À la suite de la démission de Thierry Santa, Naïa Wateou rejoint officiellement le XVIIIᵉ gouvernement de la Nouvelle-Calédonie. L’élue de la province Sud, issue du groupe Les Loyalistes, y fait son entrée en vertu de l’ordre de la liste électorale, succédant ainsi à l’ancien président du gouvernement.
Thierry Santa avait récemment annoncé son retrait de la vie politique pour rejoindre le secteur privé. Il prendra la direction de la Société de participation minière du Sud calédonien (SPMSC), un acteur clé du capital minier local.
Élue à la province Sud depuis 2019, Naïa Wateou est également troisième vice-présidente du Congrès de la Nouvelle-Calédonie.

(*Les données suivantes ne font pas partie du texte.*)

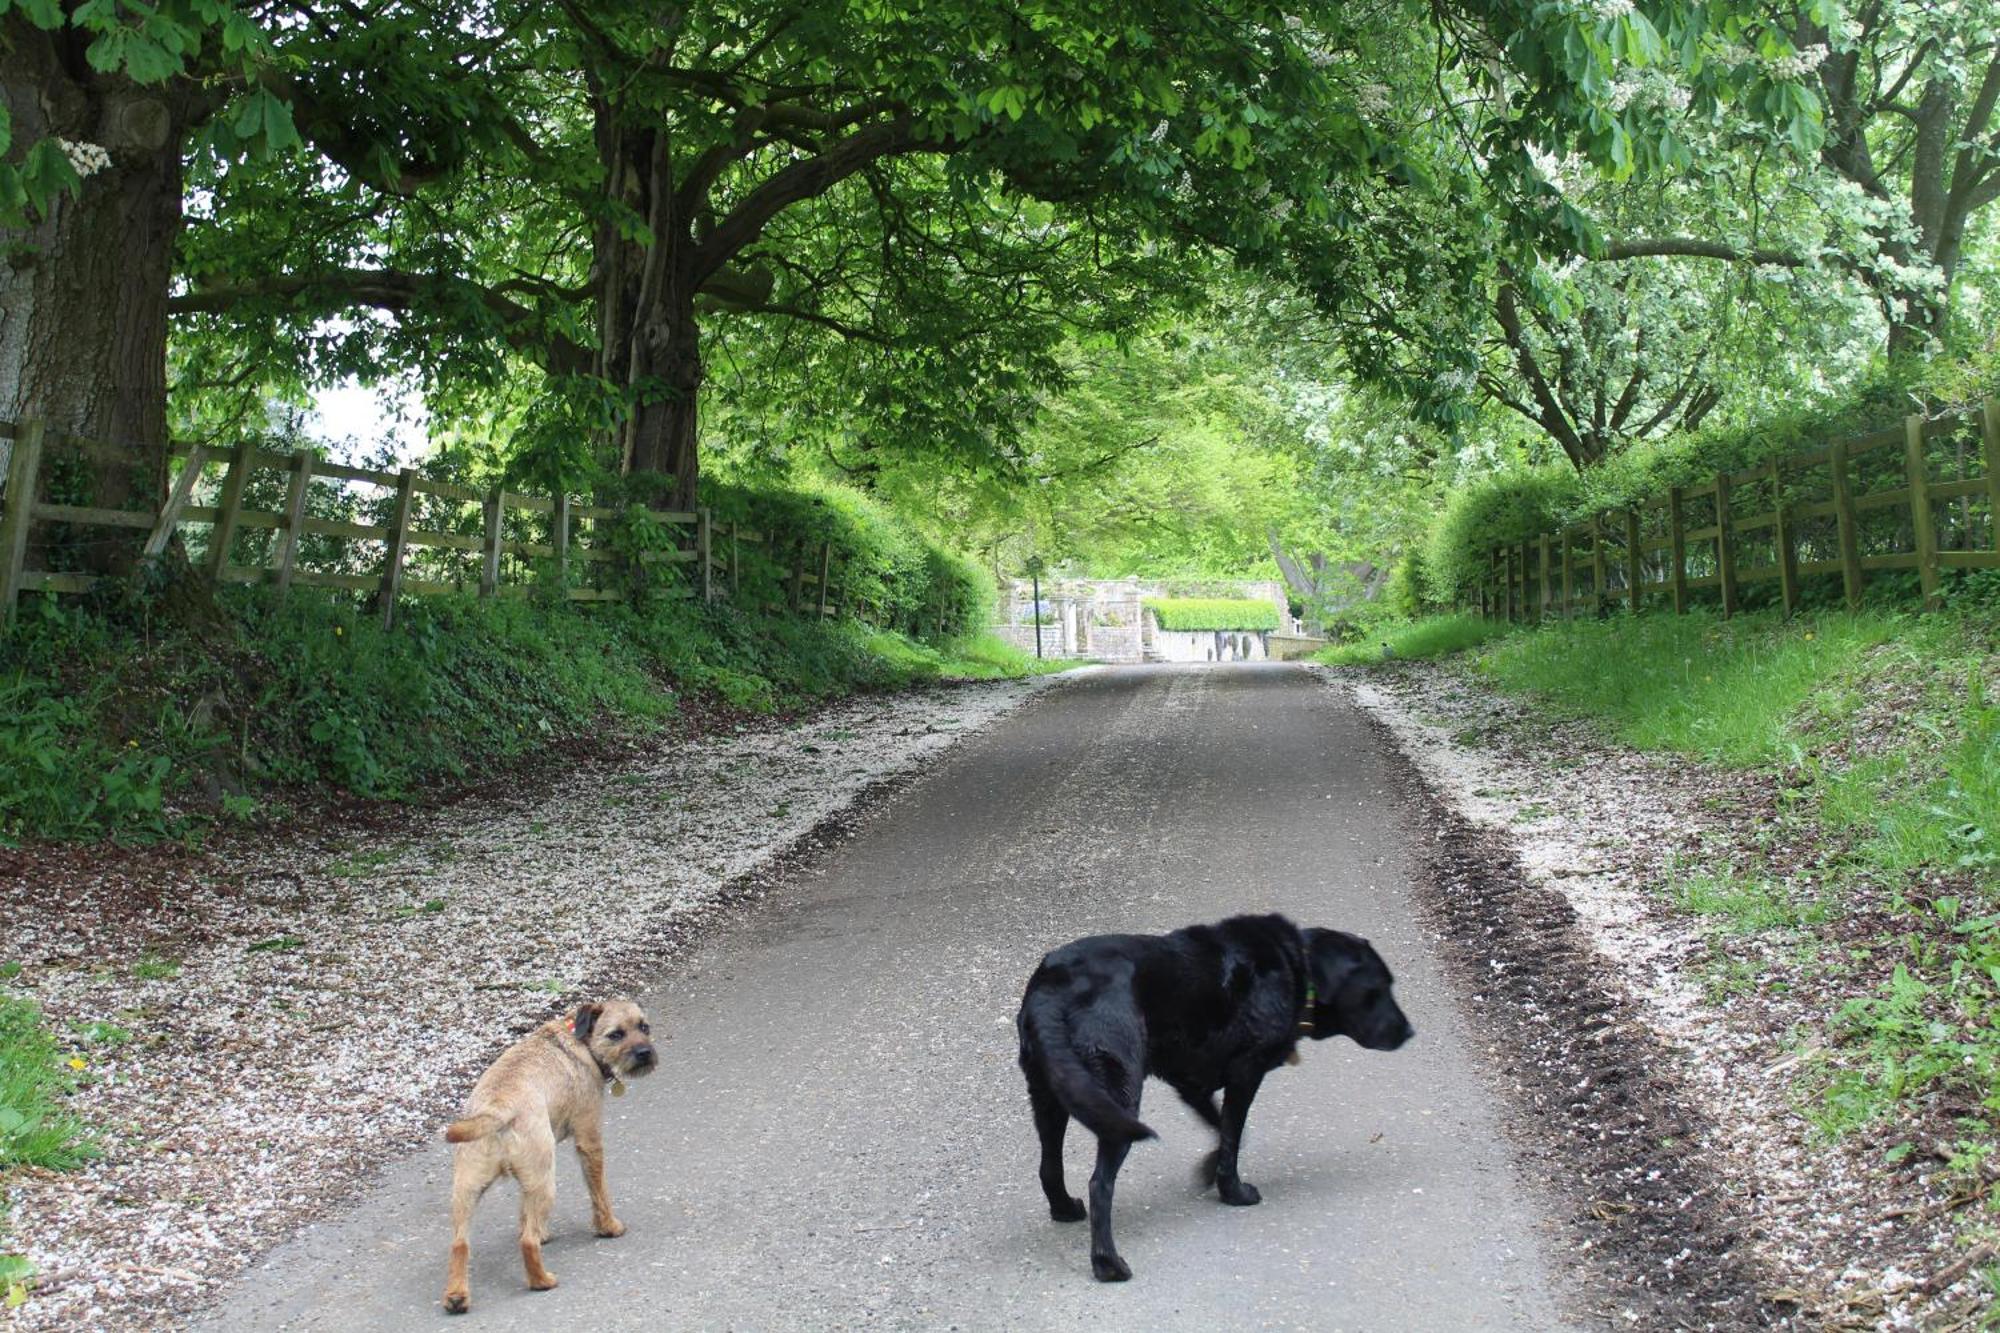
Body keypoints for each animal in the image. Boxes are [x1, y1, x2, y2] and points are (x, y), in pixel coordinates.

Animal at [442, 996, 660, 1304]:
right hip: (545, 1182)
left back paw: (457, 1296)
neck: (580, 1042)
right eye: (616, 1034)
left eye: (644, 1027)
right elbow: (599, 1192)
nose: (644, 1052)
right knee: (527, 1243)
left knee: (460, 1244)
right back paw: (542, 1281)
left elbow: (525, 1213)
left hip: (468, 1189)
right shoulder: (589, 1140)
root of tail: (497, 1108)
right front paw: (608, 1227)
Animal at [1016, 908, 1424, 1272]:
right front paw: (1234, 1192)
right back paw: (1108, 1265)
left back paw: (1065, 1209)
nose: (1409, 1032)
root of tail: (1051, 990)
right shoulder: (1245, 1073)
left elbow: (1226, 1132)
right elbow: (1233, 1137)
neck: (1298, 966)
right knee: (1100, 1185)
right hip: (1119, 1100)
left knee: (1049, 1166)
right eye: (1377, 989)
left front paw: (1208, 1170)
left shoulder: (1192, 1081)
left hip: (1054, 1095)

Figure montante du camp loyaliste, elle s’est imposée par sa connaissance fine des dossiers et sa capacité à trouver des compromis dans des contextes politiques souvent tendus.
Les Loyalistes saluent son engagement sur le terrain, rappelant qu’elle a œuvré « pour maintenir le réseau Tanéo après les graves difficultés consécutives aux événements du 13 mai 2024 ». En tant que présidente du Syndicat mixte des transports urbains (SMTU), elle a conduit la relance du réseau de transport dans le Grand Nouméa, un dossier symbolique pour la continuité du service public.
Naïa Wateou a également présidé l’Office des Postes et Télécommunications (OPT-NC), qu’elle a accompagné dans sa transformation numérique. Engagée pour le leadership féminin, elle est à l’origine du Nouméa Women’s Forum, dont la cinquième édition se tiendra du 4 au 7 novembre.
Sur la scène internationale, elle a représenté la Nouvelle-Calédonie dans les instances onusiennes, contribuant à porter une vision apaisée et argumentée de l’avenir institutionnel du territoire.
Les Loyalistes voient en elle « une nouvelle génération d’élus, ancrés dans la réalité économique du pays et ouverts sur le monde ». Son arrivée vient compléter le trio formé avec Isabelle Champmoreau et Alcide Ponga, désormais figures centrales du camp loyaliste au sein de l’exécutif calédonien.